From the news report on TaiGen's Taigexyn below, answer:
1. By what percentage did TaiGen agree to cut the price of Taigexyn?
2. How many people in the insurance system would be able to use the drug?
3. By how much did TaiGen shares advance on Friday, and at what price did they close?

● **DOCUMENT SECTION**
----

TaiGen has agreed to cut the price of its Taigexyn by 46 percent to 16.2 yuan (US$2.30) from 30 yuan, which the company said was a mild discount compared with an average reduction of 60.7 percent for drugs to be included in the program.
“This result from negotiations signals that the [Chinese] National Healthcare Security Administration has a high opinion of our drug,” TaiGen chairman Philip Huang (黃國龍) said.
Although people in China have had to pay the full price for Taigexyn this year, demand has been robust, he said, adding that cumulative sales of the tablets have increased 1.7 times in the first three quarters of this year.
That growth is expected to accelerate next year as a total of 1.35 billion people in the insurance system would be able to use the drug, Huang said.
The potential market for Taigexyn is forecast to total 1 billion yuan per year in China, given that a rival treatment, Bayer AG’s Moxifloxacin, reported annual sales of at least 5 billion yuan, TaiGen said.
As for the intravenous formulation of Taigexyn, which TaiGen has said would be more popular and profitable than the oral version, the firm reiterated that it could start selling the drug in China next year, as it expects to gain marketing approval soon.
TaiGen shares advanced 4.15 percent to close at NT$21.35 in Taipei trading on Friday, compared with the Taipei Exchange’s decline of 0.81 percent, the exchange’s data showed.

----

● **STUDY MATERIAL**
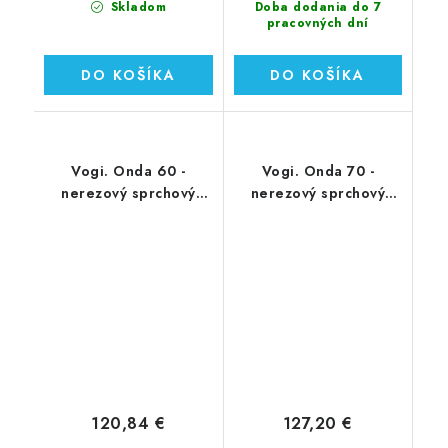
Skladom
Doba dodania do 7
pracovných dní
DO KOŠÍKA
DO KOŠÍKA
Vogi. Onda 60 -
Vogi. Onda 70 -
nerezový sprchový
nerezový sprchový
žľab 60 cm (RF60SET)
žľab 70 cm (RF70SET)
120,84 €
127,20 €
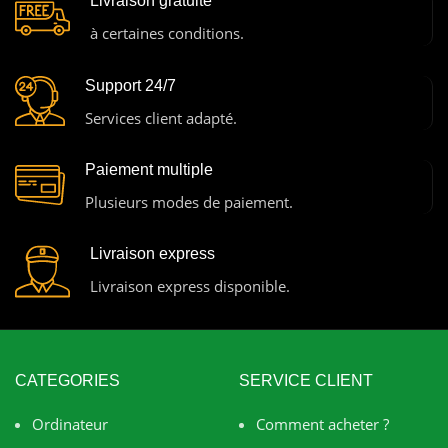
Livraison gratuite
à certaines conditions.
Support 24/7
Services client adapté.
Paiement multiple
Plusieurs modes de paiement.
Livraison express
Livraison express disponible.
CATEGORIES
SERVICE CLIENT
Ordinateur
Comment acheter ?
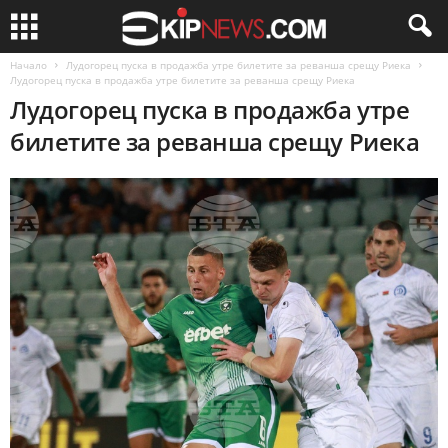
Начало
Лудогорец пуска в продажба утре билетите за реванша срещу Риека
Лудогорец пуска в продажба утре билетите за реванша срещу Риека
Лудогорец пуска в продажба утре
билетите за реванша срещу Риека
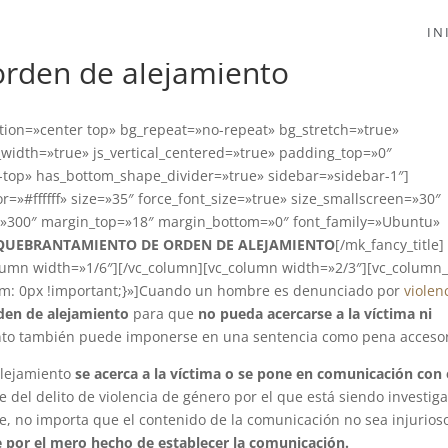
IN
rden de alejamiento
tion=»center top» bg_repeat=»no-repeat» bg_stretch=»true»
_width=»true» js_vertical_centered=»true» padding_top=»0″
top» has_bottom_shape_divider=»true» sidebar=»sidebar-1″]
=»#ffffff» size=»35″ force_font_size=»true» size_smallscreen=»30″
t=»300″ margin_top=»18″ margin_bottom=»0″ font_family=»Ubuntu»
QUEBRANTAMIENTO DE ORDEN DE ALEJAMIENTO
[/mk_fancy_title]
lumn width=»1/6″][/vc_column][vc_column width=»2/3″][vc_column_
m: 0px !important;}»]Cuando un hombre es denunciado por
violen
den de alejamiento
para que
no pueda acercarse a la víctima ni
ento también puede imponerse en una sentencia como pena accesor
alejamiento
se acerca a la víctima o se pone en comunicación con 
 del delito de violencia de género por el que está siendo investig
, no importa que el contenido de la comunicación no sea injurios
e por el mero hecho de establecer la comunicación.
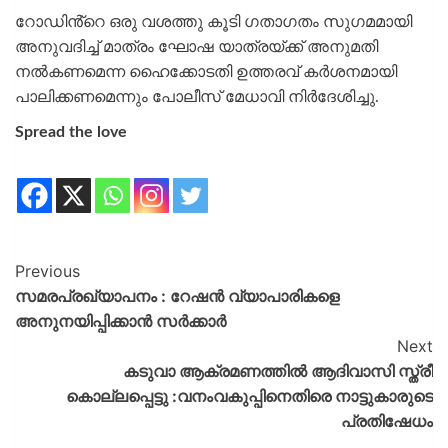
റോഡിൻ്റെ ഒരു വശത്തു കൂടി ഗതാഗതം സുഗമമായി
അനുവദിച്ച് മാത്രം ഘോഷ യാത്രയ്ക്ക് അനുമതി
നൽകണമെന്ന ഹൈക്കോടതി ഉത്തരവ് കർശനമായി
പാലിക്കണമെന്നും പോലീസ് മേധാവി നിർദേശിച്ചു.
Spread the love
Previous
സമരപ്രഖ്യാപനം : റേഷൻ വ്യാപാരികളെ
അനുനയിപ്പിക്കാൻ സർക്കാർ
Next
കടുവാ ആക്രമണത്തിൽ ആദിവാസി സ്ത്രീ
കൊല്ലപ്പെട്ടു :വനംവകുപ്പിനെതിരെ നാട്ടുകാരുടെ
പ്രതിഷേധം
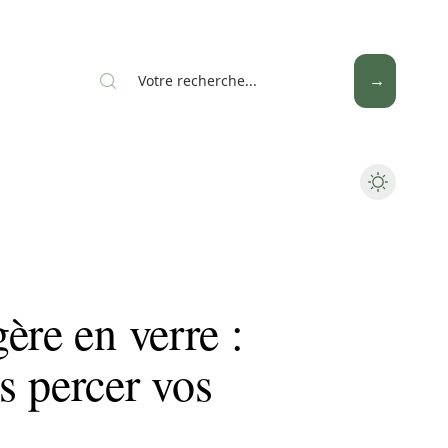
ère en verre :
s percer vos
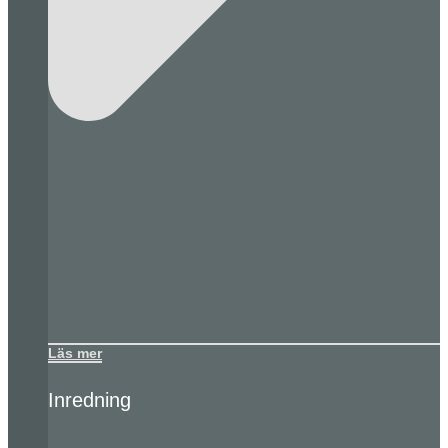
Läs mer
Inredning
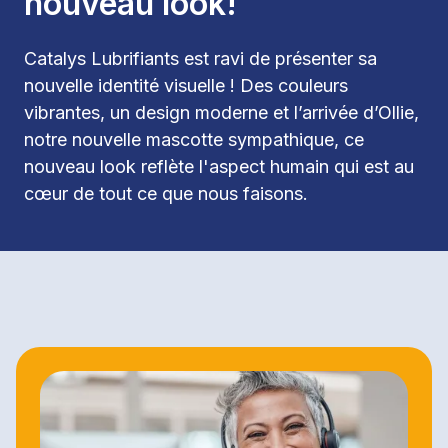
nouveau look!
Catalys Lubrifiants est ravi de présenter sa 
nouvelle identité visuelle ! Des couleurs 
vibrantes, un design moderne et l’arrivée d’Ollie, 
notre nouvelle mascotte sympathique, ce 
nouveau look reflète l'aspect humain qui est au 
cœur de tout ce que nous faisons.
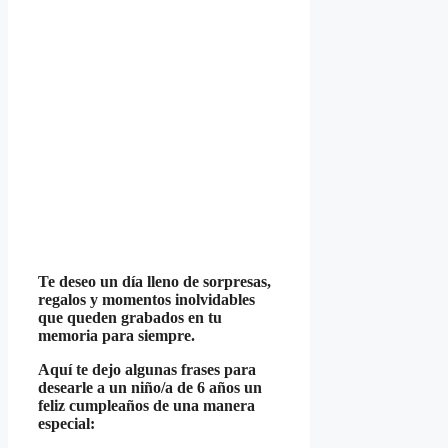
Te deseo un día lleno de sorpresas,
regalos y momentos inolvidables
que queden grabados en tu
memoria para siempre.
Aquí te dejo algunas frases para
desearle a un niño/a de 6 años un
feliz cumpleaños de una manera
especial:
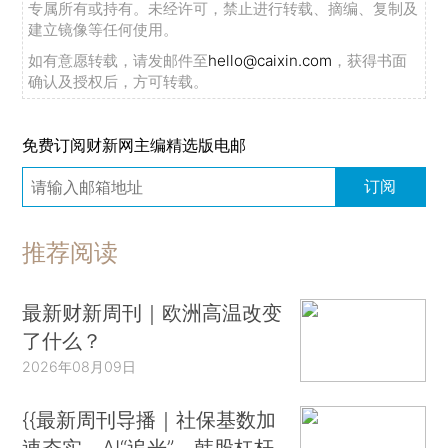
专属所有或持有。未经许可，禁止进行转载、摘编、复制及
建立镜像等任何使用。
如有意愿转载，请发邮件至
hello@caixin.com
，获得书面
确认及授权后，方可转载。
免费订阅财新网主编精选版电邮
订阅
推荐阅读
最新财新周刊｜欧洲高温改变
了什么？
2026年08月09日
{{最新周刊导播｜社保基数加
速夯实、AI“追光”、韩股杠杆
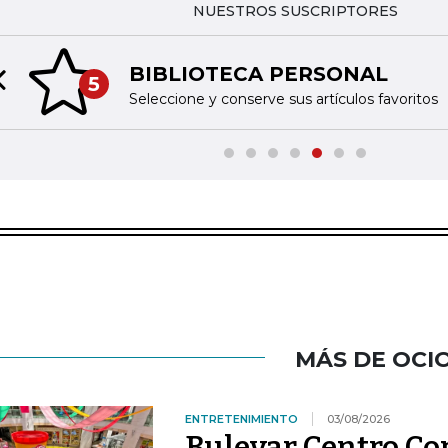
NUESTROS SUSCRIPTORES
BIBLIOTECA PERSONAL
5
Previous slide
Seleccione y conserve sus artículos favoritos
MÁS DE OCI
ENTRETENIMIENTO
03/08/2026
Bulevar Centro Com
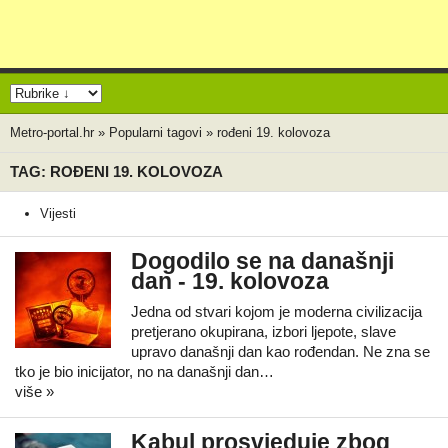
Metro-portal.hr
»
Popularni tagovi
»
rođeni 19. kolovoza
TAG: ROĐENI 19. KOLOVOZA
Vijesti
Dogodilo se na današnji
dan - 19. kolovoza
Jedna od stvari kojom je moderna civilizacija
pretjerano okupirana, izbori ljepote, slave
upravo današnji dan kao rođendan. Ne zna se
tko je bio inicijator, no na današnji dan…
više »
Kabul prosvjeduje zbog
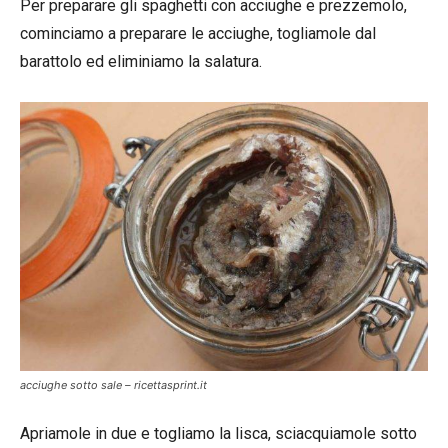
Per preparare gli spaghetti con acciughe e prezzemolo,
cominciamo a preparare le acciughe, togliamole dal
barattolo ed eliminiamo la salatura.
acciughe sotto sale – ricettasprint.it
Apriamole in due e togliamo la lisca, sciacquiamole sotto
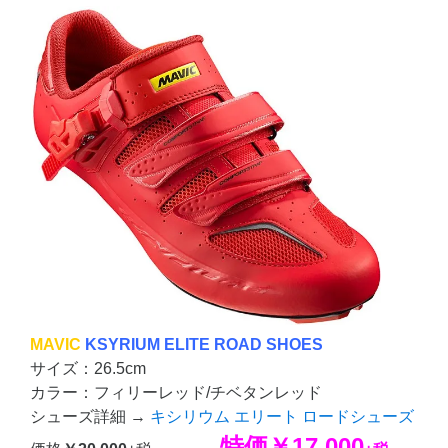
MAVIC
KSYRIUM ELITE ROAD SHOES
サイズ：26.5cm
カラー：フィリーレッド/チベタンレッド
シューズ詳細 →
キシリウム エリート ロードシューズ
→
特価
￥17,000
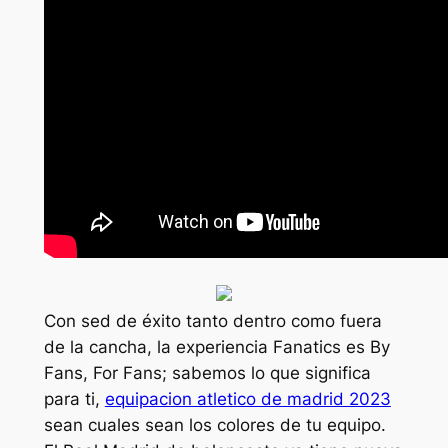
Con sed de éxito tanto dentro como fuera
de la cancha, la experiencia Fanatics es By
Fans, For Fans; sabemos lo que significa
para ti,
equipacion atletico de madrid 2023
sean cuales sean los colores de tu equipo.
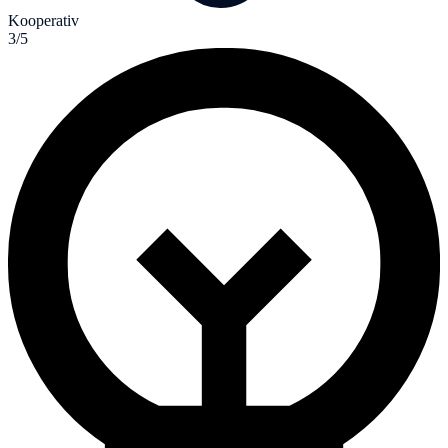
Kooperativ
3/5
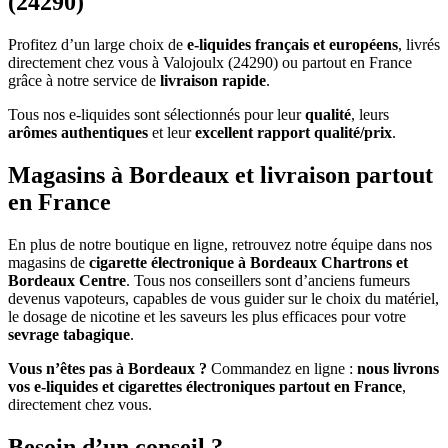
(24290)
Profitez d’un large choix de
e-liquides français et européens
, livrés
directement chez vous à Valojoulx (24290) ou partout en France
grâce à notre service de
livraison rapide
.
Tous nos e-liquides sont sélectionnés pour leur
qualité
, leurs
arômes authentiques
et leur
excellent rapport qualité/prix
.
Magasins à Bordeaux et livraison partout
en France
En plus de notre boutique en ligne, retrouvez notre équipe dans nos
magasins de
cigarette électronique à Bordeaux Chartrons et
Bordeaux Centre
. Tous nos conseillers sont d’anciens fumeurs
devenus vapoteurs, capables de vous guider sur le choix du matériel,
le dosage de nicotine et les saveurs les plus efficaces pour votre
sevrage tabagique
.
Vous n’êtes pas à Bordeaux ?
Commandez en ligne :
nous livrons
vos e-liquides et cigarettes électroniques partout en France
,
directement chez vous.
Besoin d’un conseil ?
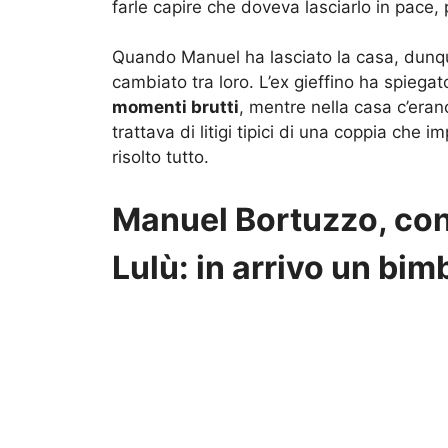
farle capire che doveva lasciarlo in pace, 
Quando Manuel ha lasciato la casa, dunque
cambiato tra loro. L’ex gieffino ha spiegat
momenti brutti
, mentre nella casa c’eran
trattava di litigi tipici di una coppia che i
risolto tutto.
Manuel Bortuzzo, co
Lulù: in arrivo un bi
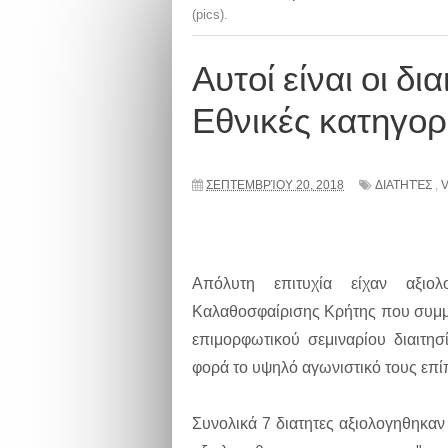
(pics).
Αυτοί είναι οι δι
Εθνικές κατηγορίε
ΣΕΠΤΕΜΒΡΊΟΥ 20, 2018
ΔΙΑΤΗΤΈΣ
,
Απόλυτη επιτυχία είχαν αξιολ
Καλαθοσφαίρισης Κρήτης που συμμε
επιμορφωτικού σεμιναρίου διαιτη
φορά το υψηλό αγωνιστικό τους επί
Συνολικά 7 διατητες αξιολογηθηκαν 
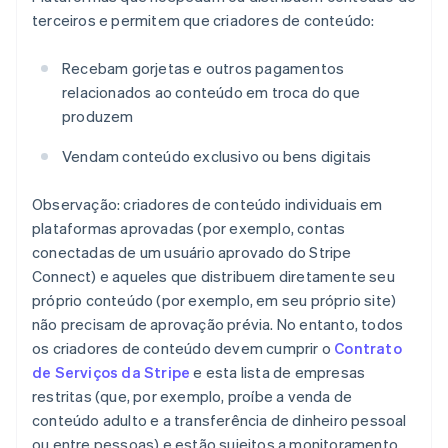
terceiros e permitem que criadores de conteúdo:
Recebam gorjetas e outros pagamentos
relacionados ao conteúdo em troca do que
produzem
Vendam conteúdo exclusivo ou bens digitais
Observação: criadores de conteúdo individuais em
plataformas aprovadas (por exemplo, contas
conectadas de um usuário aprovado do Stripe
Connect) e aqueles que distribuem diretamente seu
próprio conteúdo (por exemplo, em seu próprio site)
não precisam de aprovação prévia. No entanto, todos
os criadores de conteúdo devem cumprir o
Contrato
de Serviços da Stripe
e esta lista de empresas
restritas (que, por exemplo, proíbe a venda de
conteúdo adulto e a transferência de dinheiro pessoal
ou entre pessoas) e estão sujeitos a monitoramento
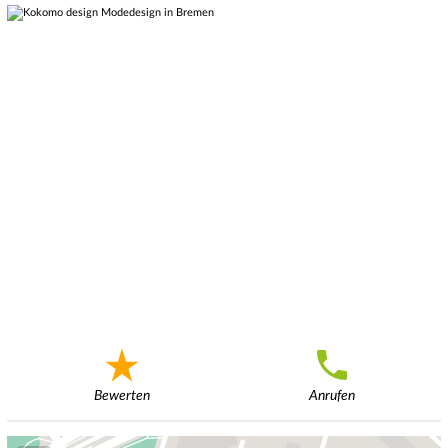
Bewerten
Anrufen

----

● **YOUR SOLUTION**
1. 46 percent, to 16.2 yuan from 30 yuan.
2. 1.35 billion people.
3. They advanced 4.15 percent to close at NT$21.35.